Ignatius J. Reilly is the hero of this novel – he’s a Masters graduate who, at 30, still lives with his mother. His complete disdain for everyone, and the highly articulate invectives that he shrieks at every opportunity makes him an odd anti-hero.
Watching his adventures to find employment, and the surrounding events, is a little like watching a car crash. Hilarious in places, and generally well written, I was glad to have the chance to read this one through.
If there’s any criticism that can be drawn (apart from some of the more risque subject matter), it would be that the main character starts to be a bit inconsistent in the book’s later chapters. Perhaps it needed better editing before its release?
Movie: The King’s Speech
Colin Firth and Geoffrey Rush work brilliantly together on the screen in this period piece set in 1930s England. The advent of a new technology – wireless broadcasting – means that the role of a monarch is changing.
King George V (Michael Gambon) explains that with radio, subjects are looking for the monarch to speak to them in their homes. This poses a problem for his son Albert (Colin Firth), who has a terrible stammer. After much searching, and trying ineffective methods, his ever-supportive wife (Helena Bonham-Carter) finds Lionel Logue (Geoffrey Rush) – an unorthodox speech therapist.
The story is the development of the relationship between Firth and Rush, and it’s really well told. The visuals are great, and the writing is similarly great. See it while you can.
(Note that there’s some fairly spectacular swearing in a couple of scenes, but it’s all part of the speech therapy).
Di Bella coffee. 50 Holt St, Surry Hills. Open only a few weeks, this place has been decked out with a spectacular array of coffee-making tools, and a broad range of coffee sampling options. Strict council regulations mean that there’s not much of a street presence: it’s only the “roasting warehouse” wording on the external signage that would make you think there’s anything to see here.
Step inside, though, and you’ll have a much clearer idea of what’s on offer.

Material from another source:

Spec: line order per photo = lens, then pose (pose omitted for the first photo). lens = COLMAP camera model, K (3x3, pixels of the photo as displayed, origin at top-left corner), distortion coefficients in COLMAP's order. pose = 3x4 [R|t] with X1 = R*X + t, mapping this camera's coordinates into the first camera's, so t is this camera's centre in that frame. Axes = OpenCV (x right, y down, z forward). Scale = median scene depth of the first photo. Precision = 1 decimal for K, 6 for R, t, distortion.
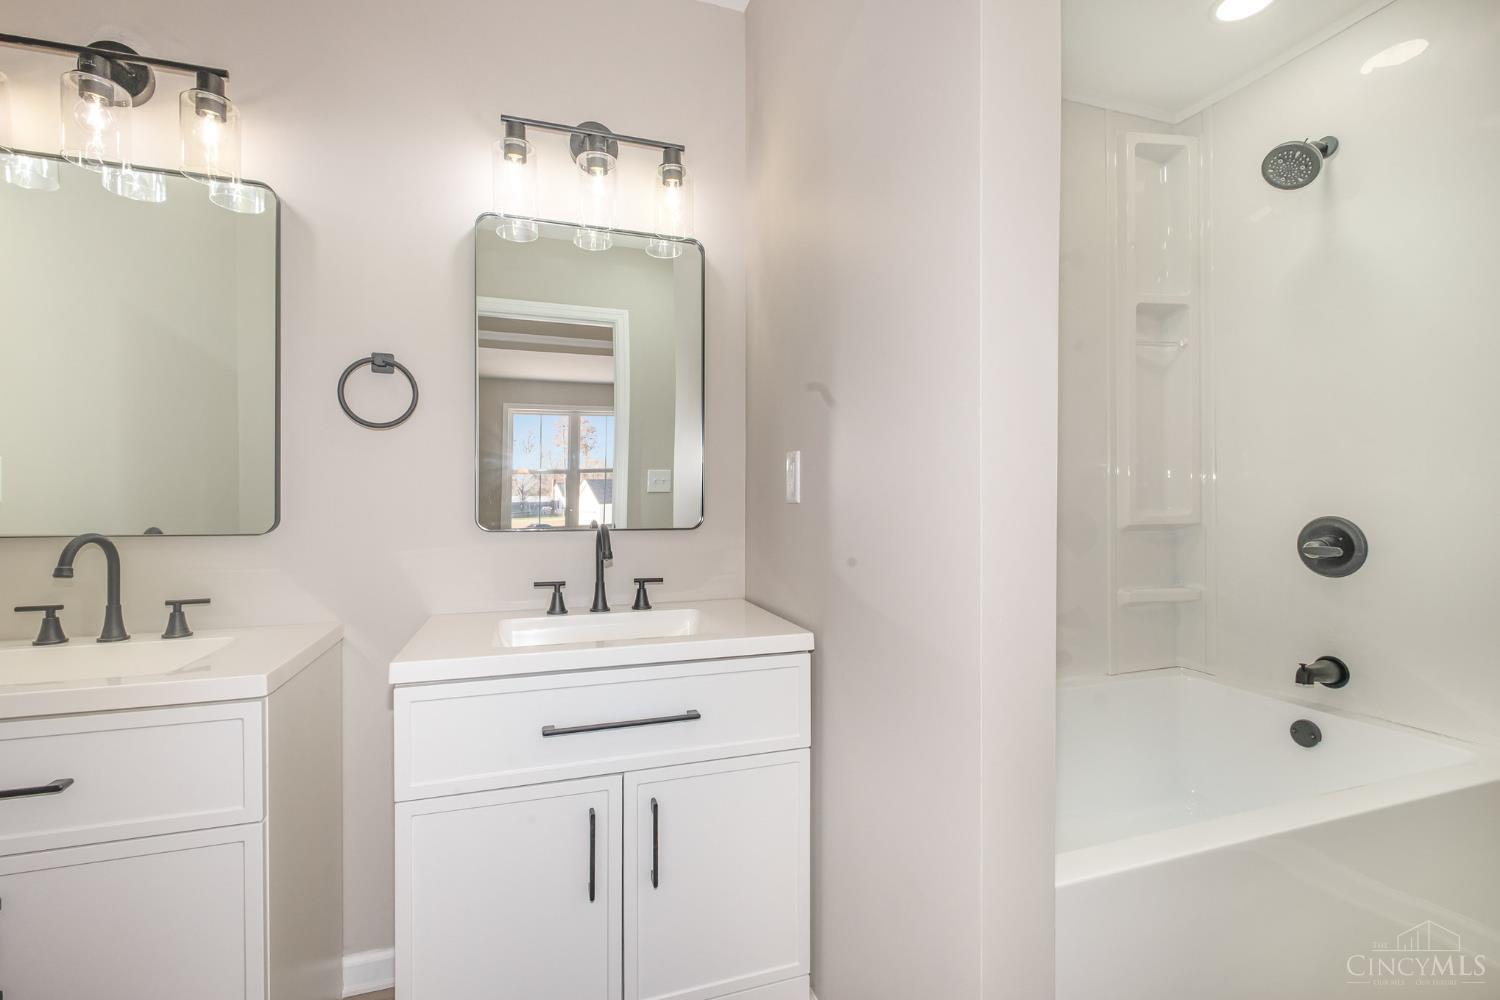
lens RADIAL K [[662.7, 0, 751.0], [0, 662.7, 499.0], [0, 0, 1]] dist [0.006890, -0.001972]
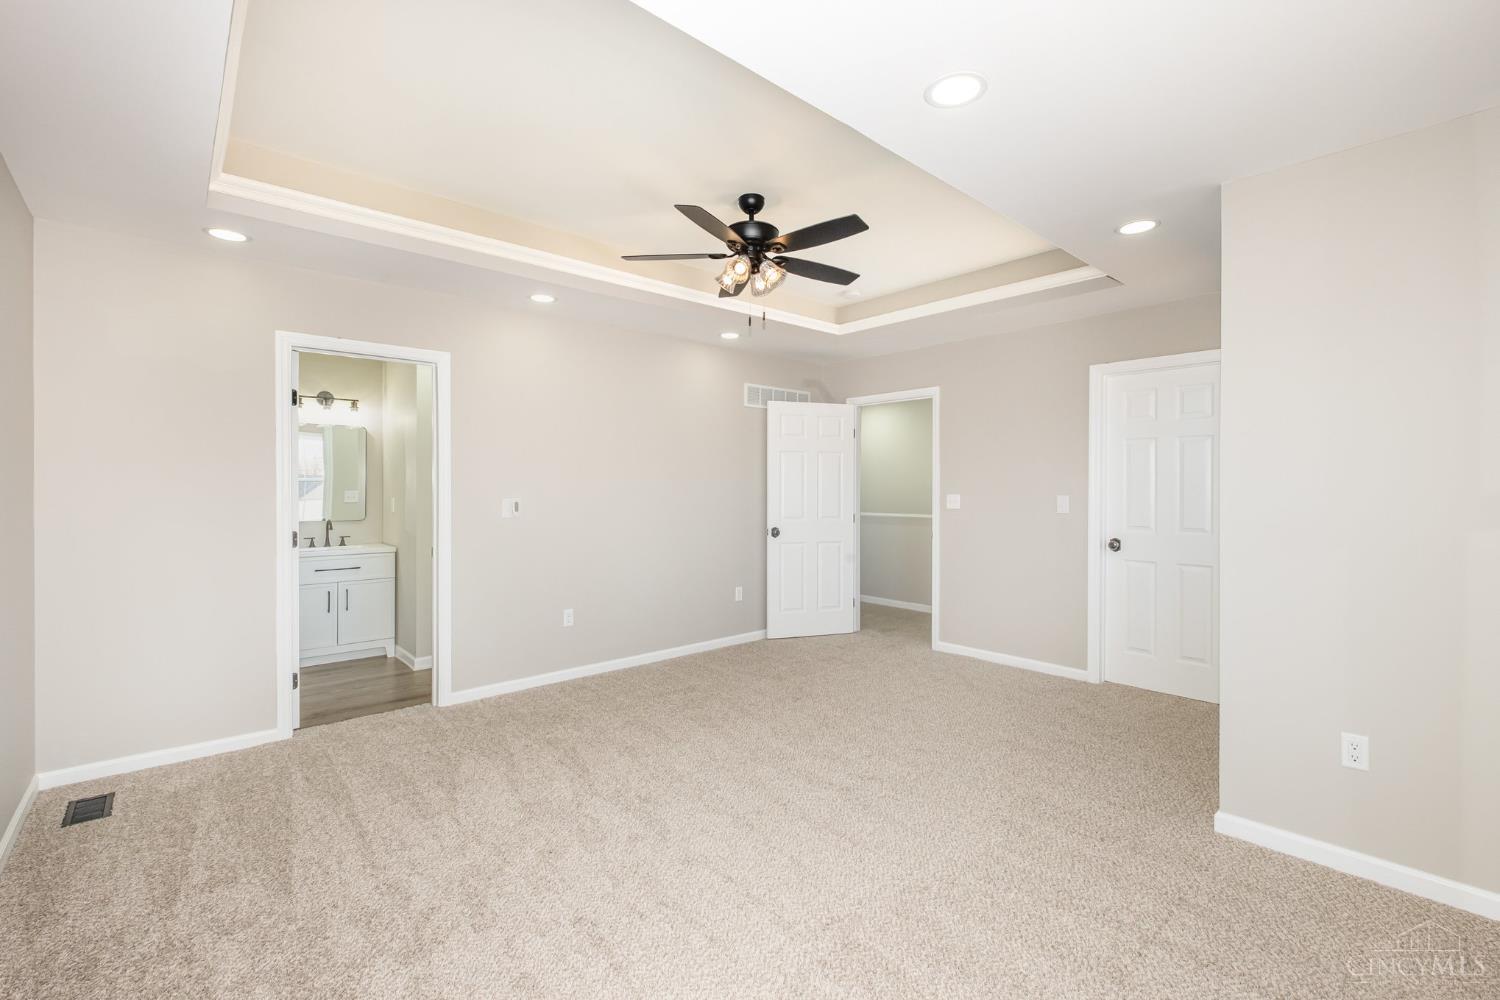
lens RADIAL K [[662.7, 0, 751.3], [0, 662.7, 495.2], [0, 0, 1]] dist [0.006890, -0.001972]
pose [[0.920261, 0.003898, 0.391286, 0.386563], [-0.000062, 0.999952, -0.009816, -0.040392], [-0.391306, 0.009009, 0.920217, -2.677399]]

A 30kg roaster (much smaller than the 60kg and 120kg that they use in their Queensland store to take care of the wider distribution to cafes) is mostly for show during trading hours – I’d say it would heat up the room too much.

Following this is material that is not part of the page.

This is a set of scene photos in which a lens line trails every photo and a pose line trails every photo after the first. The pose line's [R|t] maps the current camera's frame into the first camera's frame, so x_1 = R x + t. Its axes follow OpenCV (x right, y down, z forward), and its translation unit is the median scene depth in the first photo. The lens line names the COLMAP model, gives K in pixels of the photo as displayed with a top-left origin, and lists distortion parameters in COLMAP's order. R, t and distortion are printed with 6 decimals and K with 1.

Order a coffee from the takeaway counter on the street, and they’ll make the coffee here: I’m looking forward to a chance to go back and try a sit-down coffee or two.

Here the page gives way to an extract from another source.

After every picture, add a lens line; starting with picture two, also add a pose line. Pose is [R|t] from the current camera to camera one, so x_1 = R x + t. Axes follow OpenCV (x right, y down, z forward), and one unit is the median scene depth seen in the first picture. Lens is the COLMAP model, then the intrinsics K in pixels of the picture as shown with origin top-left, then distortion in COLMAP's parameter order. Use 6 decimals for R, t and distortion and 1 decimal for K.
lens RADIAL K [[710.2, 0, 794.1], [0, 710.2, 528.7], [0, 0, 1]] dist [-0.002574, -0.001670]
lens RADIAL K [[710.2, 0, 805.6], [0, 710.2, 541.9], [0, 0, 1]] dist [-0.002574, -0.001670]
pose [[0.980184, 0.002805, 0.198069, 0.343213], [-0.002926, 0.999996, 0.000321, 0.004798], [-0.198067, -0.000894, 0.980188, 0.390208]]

If things become too crowded at the main coffee-making station, there’s a second one completely set up towards the back of the store.
And if you’re curious about cold-press coffee, they’re more than happy to show you the process in action.
My decaf latte is really good, as I was hoping. This adds even more character to the already excellent coffee scene in Surry Hills. If you’re in the market for any kind of coffee machinery, you’ll want to have a look at this place.
Di Bella Coffee. 63 The Mall, Bankstown. The space underneath one corner of Hoyts at Bankstown has been converted into this space. It has lots of exposed brickwork, but comfortable tables and chairs, mixed with a generous spread of cushions and a well-designed logo makes it an inviting place for a pre-or-post-movie drink or snack.
Staff go out of their way to make you feel welcome, and making sure you’re happy with your food.
The menu has a few items from the deep frier, but these are well-executed – crisp, not greasy, and with a good mix of flavours.
If you’re in a hurry, the open grill is an option (though not ready as quickly as they could be) – very tasty.
The decaf is pre-ground: it’s perfectly fine, and among the better cups available in Bankstown.
Will Ferrell leads this digital animation piece. The 3D adds little or nothing to it (except to the ticket price), and though only 95 minutes long, it felt like it had about 15 minutes too much in there. Enjoy the trailer: it has the majority of the jokes (with the exception of pronouncing “Metro City” to rhyme with “atrocity”) and gives a better sense of the concept’s promise.
Yes, there are loads of pop culture references – Superman (Marlon Brando as Superman’s father), Zoolander, the Incredibles, and David Cross is great, but in general, there’s not enough substance for a whole movie here.